___ INFORMATION PROVIDED ___

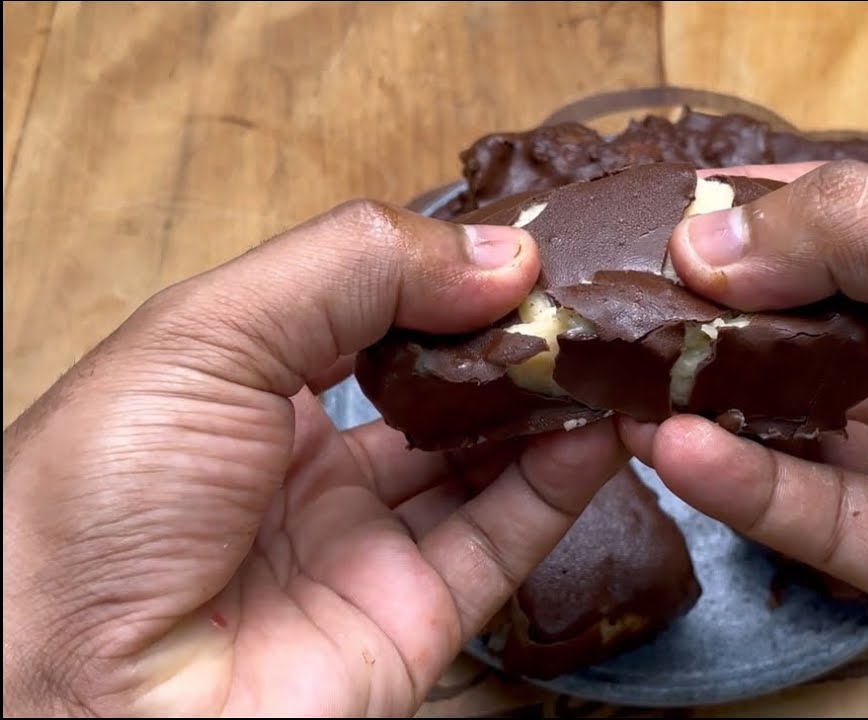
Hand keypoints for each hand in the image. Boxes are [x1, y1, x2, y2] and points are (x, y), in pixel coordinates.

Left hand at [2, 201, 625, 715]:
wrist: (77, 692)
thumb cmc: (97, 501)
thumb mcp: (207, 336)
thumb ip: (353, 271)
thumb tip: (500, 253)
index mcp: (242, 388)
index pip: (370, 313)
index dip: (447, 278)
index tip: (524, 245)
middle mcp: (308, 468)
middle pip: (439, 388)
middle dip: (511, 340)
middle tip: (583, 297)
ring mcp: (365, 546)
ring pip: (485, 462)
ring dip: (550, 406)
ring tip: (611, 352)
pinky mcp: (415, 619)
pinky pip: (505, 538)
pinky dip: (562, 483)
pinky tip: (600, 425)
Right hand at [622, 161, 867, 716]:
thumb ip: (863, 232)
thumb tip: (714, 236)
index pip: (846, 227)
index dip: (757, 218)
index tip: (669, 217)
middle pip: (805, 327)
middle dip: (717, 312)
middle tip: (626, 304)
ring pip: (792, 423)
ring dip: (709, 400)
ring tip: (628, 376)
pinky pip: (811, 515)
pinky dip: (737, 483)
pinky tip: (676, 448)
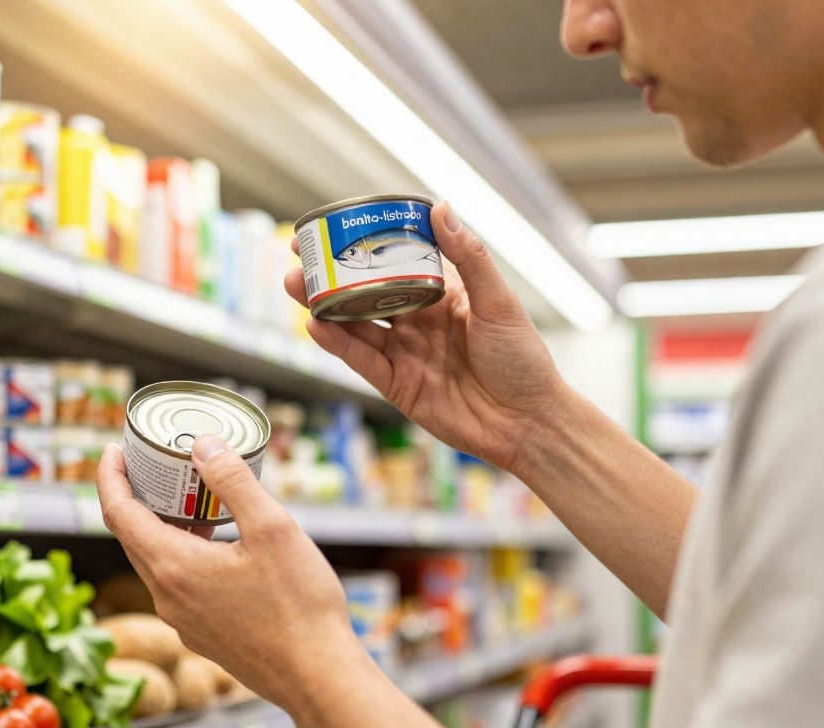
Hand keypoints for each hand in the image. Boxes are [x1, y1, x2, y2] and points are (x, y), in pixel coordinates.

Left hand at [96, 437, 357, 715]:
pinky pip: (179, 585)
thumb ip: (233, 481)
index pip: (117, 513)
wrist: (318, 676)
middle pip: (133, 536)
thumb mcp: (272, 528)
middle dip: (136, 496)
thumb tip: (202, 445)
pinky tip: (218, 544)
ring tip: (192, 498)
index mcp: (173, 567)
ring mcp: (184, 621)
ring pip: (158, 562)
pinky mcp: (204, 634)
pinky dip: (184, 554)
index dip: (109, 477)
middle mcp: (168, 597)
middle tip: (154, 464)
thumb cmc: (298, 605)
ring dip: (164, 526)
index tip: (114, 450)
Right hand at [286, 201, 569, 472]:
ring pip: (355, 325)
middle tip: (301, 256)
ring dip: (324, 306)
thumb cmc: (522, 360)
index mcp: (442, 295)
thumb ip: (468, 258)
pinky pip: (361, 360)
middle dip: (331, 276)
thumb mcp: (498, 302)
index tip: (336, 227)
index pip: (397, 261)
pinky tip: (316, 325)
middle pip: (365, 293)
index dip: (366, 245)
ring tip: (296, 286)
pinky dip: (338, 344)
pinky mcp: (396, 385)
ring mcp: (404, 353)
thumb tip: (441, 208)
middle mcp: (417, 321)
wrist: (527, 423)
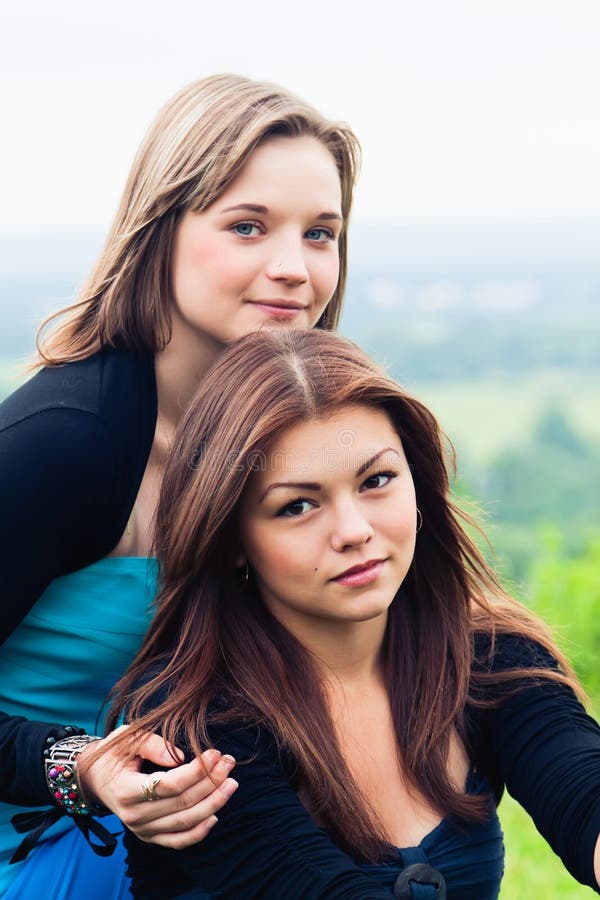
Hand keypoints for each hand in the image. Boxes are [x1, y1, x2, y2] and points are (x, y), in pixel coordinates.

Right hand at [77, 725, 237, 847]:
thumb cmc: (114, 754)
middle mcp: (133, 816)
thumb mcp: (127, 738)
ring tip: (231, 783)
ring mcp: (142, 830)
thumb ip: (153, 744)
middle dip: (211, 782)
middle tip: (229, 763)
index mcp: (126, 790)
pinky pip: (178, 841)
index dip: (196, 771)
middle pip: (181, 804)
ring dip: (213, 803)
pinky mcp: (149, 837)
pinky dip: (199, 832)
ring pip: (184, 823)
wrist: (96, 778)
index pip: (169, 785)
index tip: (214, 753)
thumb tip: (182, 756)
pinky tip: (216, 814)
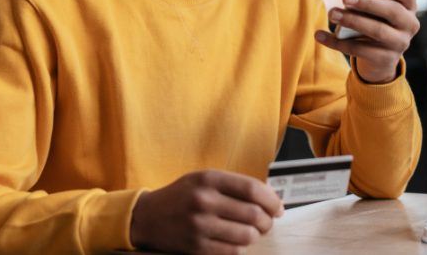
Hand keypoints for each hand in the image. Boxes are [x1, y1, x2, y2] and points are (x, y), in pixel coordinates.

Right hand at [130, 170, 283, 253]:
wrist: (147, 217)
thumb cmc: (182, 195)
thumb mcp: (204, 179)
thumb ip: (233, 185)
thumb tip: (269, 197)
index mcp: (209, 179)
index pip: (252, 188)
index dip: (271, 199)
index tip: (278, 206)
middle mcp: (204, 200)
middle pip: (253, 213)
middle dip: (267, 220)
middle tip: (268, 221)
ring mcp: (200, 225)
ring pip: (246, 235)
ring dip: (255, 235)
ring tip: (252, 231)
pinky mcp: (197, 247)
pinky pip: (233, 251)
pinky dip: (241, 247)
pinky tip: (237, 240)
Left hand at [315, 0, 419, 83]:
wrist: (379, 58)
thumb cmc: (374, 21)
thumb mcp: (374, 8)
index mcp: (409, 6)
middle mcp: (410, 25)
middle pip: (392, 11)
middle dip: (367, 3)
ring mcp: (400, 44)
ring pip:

___
___ INFORMATION PROVIDED ___

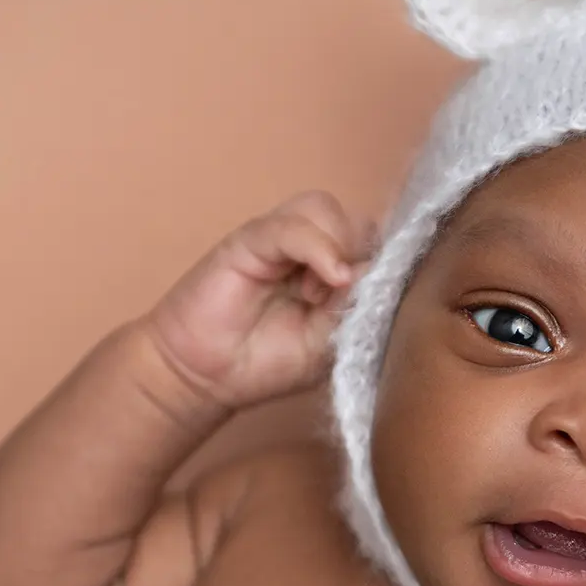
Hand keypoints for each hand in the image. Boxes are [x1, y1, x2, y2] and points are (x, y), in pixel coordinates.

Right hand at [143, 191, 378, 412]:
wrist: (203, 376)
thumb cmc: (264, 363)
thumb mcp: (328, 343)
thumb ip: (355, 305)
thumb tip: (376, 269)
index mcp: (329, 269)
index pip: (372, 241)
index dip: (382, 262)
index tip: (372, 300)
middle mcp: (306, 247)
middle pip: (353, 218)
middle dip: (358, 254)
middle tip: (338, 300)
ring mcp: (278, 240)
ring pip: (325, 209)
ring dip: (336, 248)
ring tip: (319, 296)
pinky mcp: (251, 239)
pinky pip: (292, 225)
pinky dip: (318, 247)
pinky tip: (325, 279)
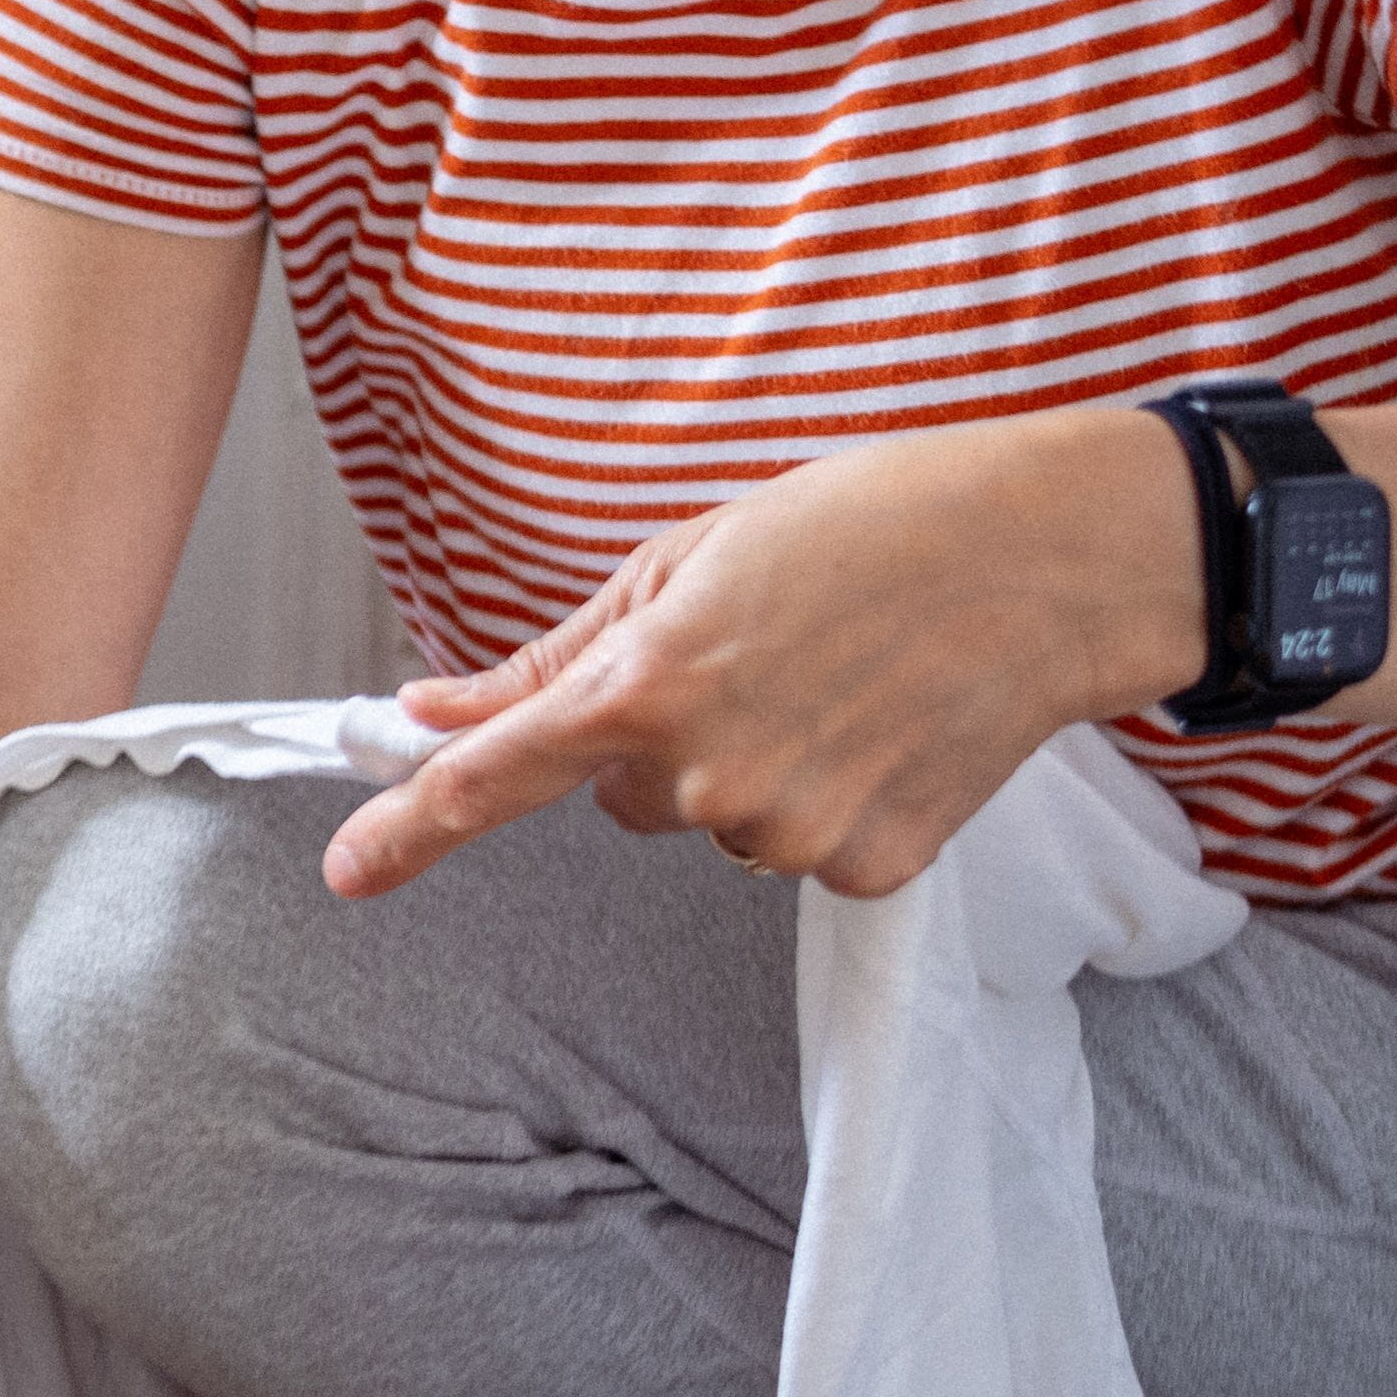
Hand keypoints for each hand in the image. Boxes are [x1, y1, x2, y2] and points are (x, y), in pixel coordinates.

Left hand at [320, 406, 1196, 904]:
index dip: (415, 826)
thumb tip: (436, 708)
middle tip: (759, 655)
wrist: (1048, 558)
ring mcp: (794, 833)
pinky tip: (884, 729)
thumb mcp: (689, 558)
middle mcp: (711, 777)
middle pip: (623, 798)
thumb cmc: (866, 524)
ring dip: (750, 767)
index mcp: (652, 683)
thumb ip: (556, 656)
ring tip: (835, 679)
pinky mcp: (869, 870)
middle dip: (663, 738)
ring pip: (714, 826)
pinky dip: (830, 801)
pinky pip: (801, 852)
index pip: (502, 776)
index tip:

___

» PROBLEM STATEMENT:
Taking the material above, extract exactly and only the lines from the line with "index dip: (382, 262)" to the line with "pinky mcp: (251, 239)", inclusive of both.

» SOLUTION:
index dip: (382, 262)
index tip: (372, 300)
middle mcp: (306, 247)
middle pip: (353, 218)
middle dip: (358, 254)
middle tip: (338, 300)
ring mcp: (278, 240)
ring pip: (325, 209)
ring dip: (336, 248)
ring tip: (319, 296)
pinky mcp: (251, 239)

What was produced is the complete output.